Fortis, the Belgian financial services firm that ousted its chief executive officer last month, said second-quarter profit declined 49 percent because of credit writedowns.
Net income was 830 million euros (US$1.29 billion), or 0.38 euro a share, down from 1.62 billion euros a year earlier, the Brussels and Amsterdam-based company said in a statement yesterday. That beat the 692 million-euro median estimate of 12 analysts surveyed by Bloomberg. Fortis said it may record a loss of as much as 900 million euros on the sale of commercial banking units to Deutsche Bank AG.
Fortis wrote down 342 million euros on structured investments, adding to first-quarter markdowns of 380 million euros. The company also took charges from buying part of ABN Amro Holding NV last year for 24.2 billion euros.
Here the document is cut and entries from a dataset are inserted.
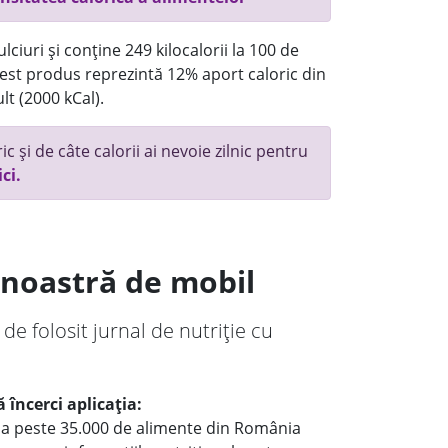
ciuri și conține 249 kilocalorii la 100 de
st produs reprezintă 12% aport caloric din
lt (2000 kCal).
c și de câte calorii ai nevoie zilnic pentru
ici.
a noastră de mobil
 de folosit jurnal de nutriție cu
 încerci aplicația:
le a peste 35.000 de alimente din România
The takeover strained the company’s capital and forced former CEO Jean-Paul Votron to cut the first-half dividend in June.
“The environment has become more difficult and will probably remain that way,” CEO Herman Verwilst, who replaced Votron last month, said in an interview.
“That refers to the more pessimistic outlook on the economy in general, the impact of the credit turmoil continuing for the sector and also to the acceleration of inflation in Europe,” Verwilst said.
Fortis is down more than 65 percent in Brussels trading since Votron announced plans in April last year to buy the consumer bank and asset-management unit of Amsterdam-based ABN Amro just as the US subprime mortgage market started to collapse.
Verwilst has said winning back shareholders and customers’ trust is his “first priority.”
The company made a second top-level change last week, demoting Gilbert Mittler, the group executive committee member responsible for finance, risk and general counsel. Mittler will now be “special adviser” to Verwilst, Fortis said on Friday.
Chairman Maurice Lippens and Verwilst, 60, agreed last week to meet investors in Belgium and the Netherlands to improve dialogue. Investor groups, including the VEB, have asked for an extraordinary meeting.
Votron angered shareholders by cutting the dividend and selling stock and assets to raise 8.3 billion euros to bolster capital. That followed a share sale in October last year to raise 13.4 billion euros to help pay for the ABN Amro units.
Banks and brokerages worldwide have reported US$480 billion in losses and raised US$355 billion in capital following the collapse.